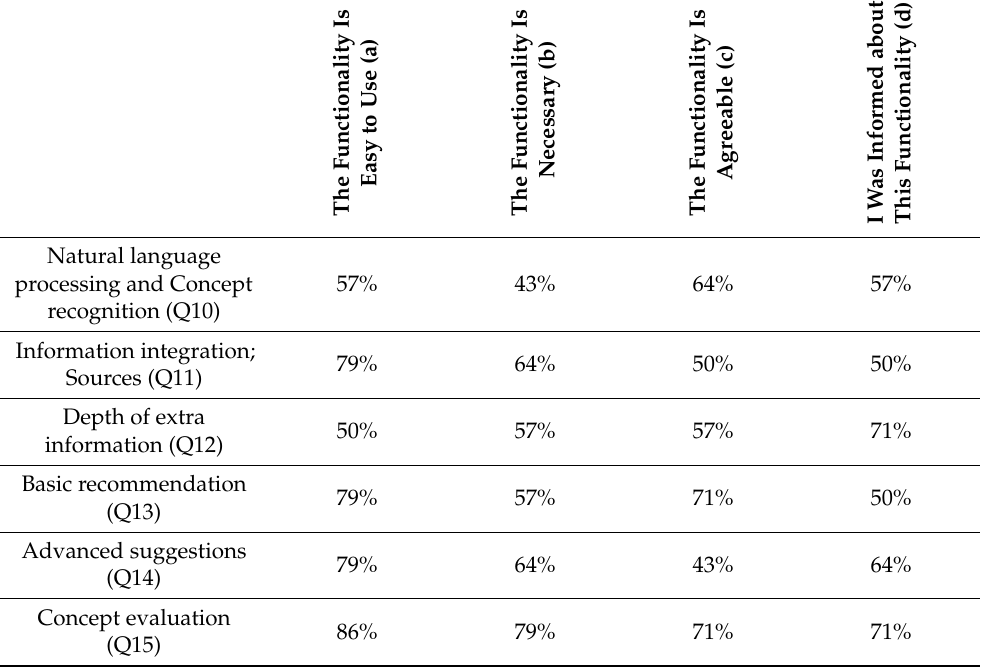
Table 2. Results of the questionnaire for Task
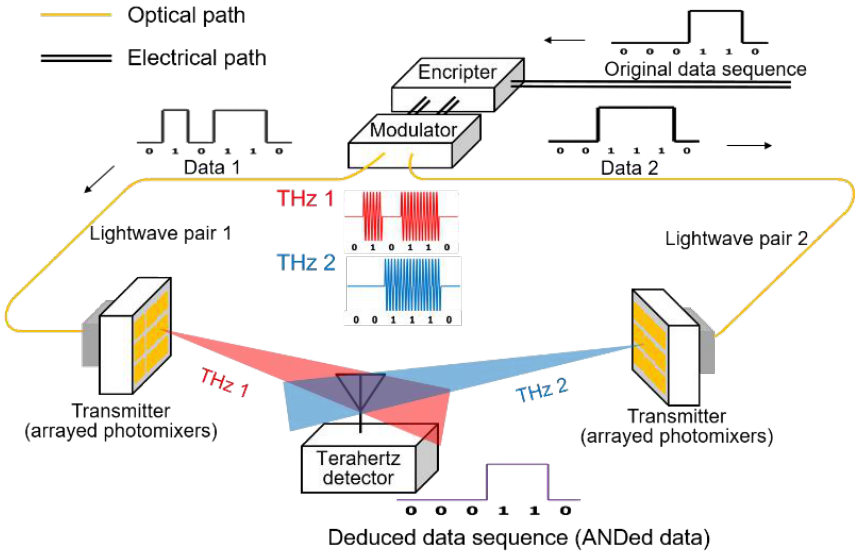
Figure 10. Secured wireless transmission system based on coherent detection between two RF data utilizing beam control.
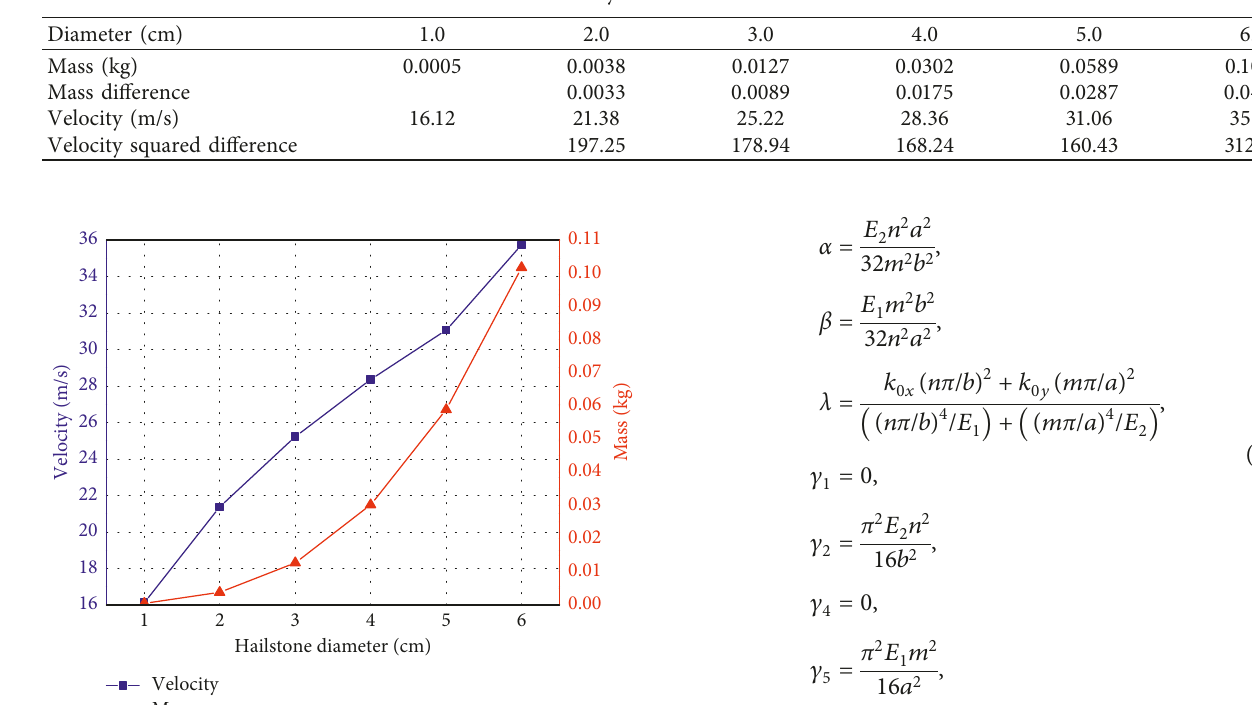
Table 1: Mass and velocity of hailstone with different diameters.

Work order: Whenever a line of the listing above holds the word "Table", copy that line.

Answer section:
Table 2. Results of the questionnaire for Task
Table 1: Mass and velocity of hailstone with different diameters.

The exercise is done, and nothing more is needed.